• **WHAT THIS TASK INVOLVES**
Repeat the data exactly, so that every line matches the original.

• **Records from a data source**
§

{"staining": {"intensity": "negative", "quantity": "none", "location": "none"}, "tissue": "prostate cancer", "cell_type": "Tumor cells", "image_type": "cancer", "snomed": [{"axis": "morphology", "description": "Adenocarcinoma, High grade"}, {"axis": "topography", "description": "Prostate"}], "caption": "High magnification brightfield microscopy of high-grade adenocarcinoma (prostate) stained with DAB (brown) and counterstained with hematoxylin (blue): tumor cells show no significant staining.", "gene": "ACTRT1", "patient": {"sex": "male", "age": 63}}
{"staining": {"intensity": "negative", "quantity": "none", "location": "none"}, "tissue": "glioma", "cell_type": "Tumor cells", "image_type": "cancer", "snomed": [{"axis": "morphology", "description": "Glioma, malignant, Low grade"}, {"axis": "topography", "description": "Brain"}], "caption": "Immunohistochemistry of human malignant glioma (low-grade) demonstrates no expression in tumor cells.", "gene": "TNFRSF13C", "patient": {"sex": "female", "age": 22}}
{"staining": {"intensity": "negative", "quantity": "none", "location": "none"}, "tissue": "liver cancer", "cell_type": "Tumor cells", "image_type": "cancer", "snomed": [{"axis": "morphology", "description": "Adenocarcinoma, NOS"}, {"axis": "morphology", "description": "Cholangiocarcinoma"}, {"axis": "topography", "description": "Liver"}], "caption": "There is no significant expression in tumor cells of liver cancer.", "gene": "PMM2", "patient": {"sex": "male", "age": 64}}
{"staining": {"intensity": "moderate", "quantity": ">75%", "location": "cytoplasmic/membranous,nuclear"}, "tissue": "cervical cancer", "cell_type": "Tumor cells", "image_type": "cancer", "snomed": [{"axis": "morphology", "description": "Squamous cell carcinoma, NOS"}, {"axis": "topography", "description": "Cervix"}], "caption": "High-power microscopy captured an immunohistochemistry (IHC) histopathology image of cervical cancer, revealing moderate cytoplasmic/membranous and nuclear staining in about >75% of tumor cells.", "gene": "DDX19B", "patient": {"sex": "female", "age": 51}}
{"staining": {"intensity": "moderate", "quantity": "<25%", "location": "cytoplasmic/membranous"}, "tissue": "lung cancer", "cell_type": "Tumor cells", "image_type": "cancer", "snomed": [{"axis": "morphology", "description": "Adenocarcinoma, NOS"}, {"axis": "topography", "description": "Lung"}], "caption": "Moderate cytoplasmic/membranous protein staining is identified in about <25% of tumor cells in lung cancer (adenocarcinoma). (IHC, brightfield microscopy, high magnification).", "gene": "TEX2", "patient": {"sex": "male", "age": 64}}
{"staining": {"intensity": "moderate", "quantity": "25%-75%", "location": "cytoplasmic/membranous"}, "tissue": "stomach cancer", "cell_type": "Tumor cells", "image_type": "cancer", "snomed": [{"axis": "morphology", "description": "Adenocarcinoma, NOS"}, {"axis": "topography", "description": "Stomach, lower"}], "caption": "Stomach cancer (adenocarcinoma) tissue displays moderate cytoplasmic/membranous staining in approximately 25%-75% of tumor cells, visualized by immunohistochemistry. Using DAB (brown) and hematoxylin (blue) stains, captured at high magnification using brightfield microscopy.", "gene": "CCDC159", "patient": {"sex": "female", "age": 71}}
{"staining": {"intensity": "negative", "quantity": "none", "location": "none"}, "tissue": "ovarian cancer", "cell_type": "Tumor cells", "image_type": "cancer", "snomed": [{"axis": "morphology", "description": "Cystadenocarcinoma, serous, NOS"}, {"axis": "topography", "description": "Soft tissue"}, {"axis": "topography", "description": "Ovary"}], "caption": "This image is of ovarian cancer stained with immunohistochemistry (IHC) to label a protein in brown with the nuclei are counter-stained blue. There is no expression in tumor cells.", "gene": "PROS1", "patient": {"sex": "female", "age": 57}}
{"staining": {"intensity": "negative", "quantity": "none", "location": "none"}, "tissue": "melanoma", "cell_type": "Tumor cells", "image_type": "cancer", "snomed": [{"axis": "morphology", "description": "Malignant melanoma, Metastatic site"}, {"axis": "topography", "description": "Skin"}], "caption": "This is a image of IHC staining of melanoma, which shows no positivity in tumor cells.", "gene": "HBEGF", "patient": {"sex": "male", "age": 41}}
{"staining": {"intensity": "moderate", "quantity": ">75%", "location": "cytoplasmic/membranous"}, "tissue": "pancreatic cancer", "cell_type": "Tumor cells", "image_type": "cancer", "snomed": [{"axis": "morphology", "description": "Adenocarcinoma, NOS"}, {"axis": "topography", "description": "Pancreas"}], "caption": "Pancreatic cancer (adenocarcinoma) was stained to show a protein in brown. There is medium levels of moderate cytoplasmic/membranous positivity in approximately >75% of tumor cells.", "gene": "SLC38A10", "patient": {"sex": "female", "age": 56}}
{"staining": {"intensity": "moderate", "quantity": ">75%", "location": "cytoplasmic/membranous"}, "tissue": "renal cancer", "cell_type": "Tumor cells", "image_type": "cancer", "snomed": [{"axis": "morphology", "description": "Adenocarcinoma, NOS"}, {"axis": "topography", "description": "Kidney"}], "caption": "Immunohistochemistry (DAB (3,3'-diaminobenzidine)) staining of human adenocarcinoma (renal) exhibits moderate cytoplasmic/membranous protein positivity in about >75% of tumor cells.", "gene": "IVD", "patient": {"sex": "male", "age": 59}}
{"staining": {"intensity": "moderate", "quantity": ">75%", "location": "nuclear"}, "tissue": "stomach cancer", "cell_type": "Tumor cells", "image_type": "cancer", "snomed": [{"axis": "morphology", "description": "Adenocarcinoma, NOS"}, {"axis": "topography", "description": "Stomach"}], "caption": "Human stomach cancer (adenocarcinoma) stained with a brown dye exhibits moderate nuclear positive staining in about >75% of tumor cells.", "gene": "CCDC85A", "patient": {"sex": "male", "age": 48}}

§

• **REPLY TO THE TASK**
{"staining": {"intensity": "negative", "quantity": "none", "location": "none"}, "tissue": "prostate cancer", "cell_type": "Tumor cells", "image_type": "cancer", "snomed": [{"axis": "morphology", "description": "Adenocarcinoma, High grade"}, {"axis": "topography", "description": "Prostate"}], "caption": "High magnification brightfield microscopy of high-grade adenocarcinoma (prostate) stained with DAB (brown) and counterstained with hematoxylin (blue): tumor cells show no significant staining.", "gene": "ACTRT1", "patient": {"sex": "male", "age": 63}}
{"staining": {"intensity": "negative", "quantity": "none", "location": "none"}, "tissue": "glioma", "cell_type": "Tumor cells", "image_type": "cancer", "snomed": [{"axis": "morphology", "description": "Glioma, malignant, Low grade"}, {"axis": "topography", "description": "Brain"}], "caption": "Immunohistochemistry of human malignant glioma (low-grade) demonstrates no expression in tumor cells.", "gene": "TNFRSF13C", "patient": {"sex": "female", "age": 22}}
{"staining": {"intensity": "negative", "quantity": "none", "location": "none"}, "tissue": "liver cancer", "cell_type": "Tumor cells", "image_type": "cancer", "snomed": [{"axis": "morphology", "description": "Adenocarcinoma, NOS"}, {"axis": "morphology", "description": "Cholangiocarcinoma"}, {"axis": "topography", "description": "Liver"}], "caption": "There is no significant expression in tumor cells of liver cancer.", "gene": "PMM2", "patient": {"sex": "male", "age": 64}}
{"staining": {"intensity": "moderate", "quantity": ">75%", "location": "cytoplasmic/membranous,nuclear"}, "tissue": "cervical cancer", "cell_type": "Tumor cells", "image_type": "cancer", "snomed": [{"axis": "morphology", "description": "Squamous cell carcinoma, NOS"}, {"axis": "topography", "description": "Cervix"}], "caption": "High-power microscopy captured an immunohistochemistry (IHC) histopathology image of cervical cancer, revealing moderate cytoplasmic/membranous and nuclear staining in about >75% of tumor cells.", "gene": "DDX19B", "patient": {"sex": "female", "age": 51}}
{"staining": {"intensity": "moderate", "quantity": "<25%", "location": "cytoplasmic/membranous"}, "tissue": "lung cancer", "cell_type": "Tumor cells", "image_type": "cancer", "snomed": [{"axis": "morphology", "description": "Adenocarcinoma, NOS"}, {"axis": "topography", "description": "Lung"}], "caption": "Moderate cytoplasmic/membranous protein staining is identified in about <25% of tumor cells in lung cancer (adenocarcinoma). (IHC, brightfield microscopy, high magnification).", "gene": "TEX2", "patient": {"sex": "male", "age": 64}}
{"staining": {"intensity": "moderate", "quantity": "25%-75%", "location": "cytoplasmic/membranous"}, "tissue": "stomach cancer", "cell_type": "Tumor cells", "image_type": "cancer", "snomed": [{"axis": "morphology", "description": "Adenocarcinoma, NOS"}, {"axis": "topography", "description": "Stomach, lower"}], "caption": "Stomach cancer (adenocarcinoma) tissue displays moderate cytoplasmic/membranous staining in approximately 25%-75% of tumor cells, visualized by immunohistochemistry. Using DAB (brown) and hematoxylin (blue) stains, captured at high magnification using brightfield microscopy.", "gene": "CCDC159", "patient": {"sex": "female", "age": 71}}
{"staining": {"intensity": "negative", "quantity": "none", "location": "none"}, "tissue": "ovarian cancer", "cell_type": "Tumor cells", "image_type": "cancer", "snomed": [{"axis": "morphology", "description": "Cystadenocarcinoma, serous, NOS"}, {"axis": "topography", "description": "Soft tissue"}, {"axis": "topography", "description": "Ovary"}], "caption": "This image is of ovarian cancer stained with immunohistochemistry (IHC) to label a protein in brown with the nuclei are counter-stained blue. There is no expression in tumor cells.", "gene": "PROS1", "patient": {"sex": "female", "age": 57}}
{"staining": {"intensity": "negative", "quantity": "none", "location": "none"}, "tissue": "melanoma", "cell_type": "Tumor cells", "image_type": "cancer", "snomed": [{"axis": "morphology", "description": "Malignant melanoma, Metastatic site"}, {"axis": "topography", "description": "Skin"}], "caption": "This is a image of IHC staining of melanoma, which shows no positivity in tumor cells.", "gene": "HBEGF", "patient": {"sex": "male", "age": 41}}
{"staining": {"intensity": "moderate", "quantity": ">75%", "location": "cytoplasmic/membranous"}, "tissue": "pancreatic cancer", "cell_type": "Tumor cells", "image_type": "cancer", "snomed": [{"axis": "morphology", "description": "Adenocarcinoma, NOS"}, {"axis": "topography", "description": "Pancreas"}], "caption": "Pancreatic cancer (adenocarcinoma) was stained to show a protein in brown. There is medium levels of moderate cytoplasmic/membranous positivity in approximately >75% of tumor cells.", "gene": "SLC38A10", "patient": {"sex": "female", "age": 56}}
{"staining": {"intensity": "moderate", "quantity": ">75%", "location": "cytoplasmic/membranous"}, "tissue": "renal cancer", "cell_type": "Tumor cells", "image_type": "cancer", "snomed": [{"axis": "morphology", "description": "Adenocarcinoma, NOS"}, {"axis": "topography", "description": "Kidney"}], "caption": "Immunohistochemistry (DAB (3,3'-diaminobenzidine)) staining of human adenocarcinoma (renal) exhibits moderate cytoplasmic/membranous protein positivity in about >75% of tumor cells.", "gene": "IVD", "patient": {"sex": "male", "age": 59}}
{"staining": {"intensity": "moderate", "quantity": ">75%", "location": "nuclear"}, "tissue": "stomach cancer", "cell_type": "Tumor cells", "image_type": "cancer", "snomed": [{"axis": "morphology", "description": "Adenocarcinoma, NOS"}, {"axis": "topography", "description": "Stomach"}], "caption": "Human stomach cancer (adenocarcinoma) stained with a brown dye exhibits moderate nuclear positive staining in about >75% of tumor cells.", "gene": "CCDC85A", "patient": {"sex": "male", "age": 48}}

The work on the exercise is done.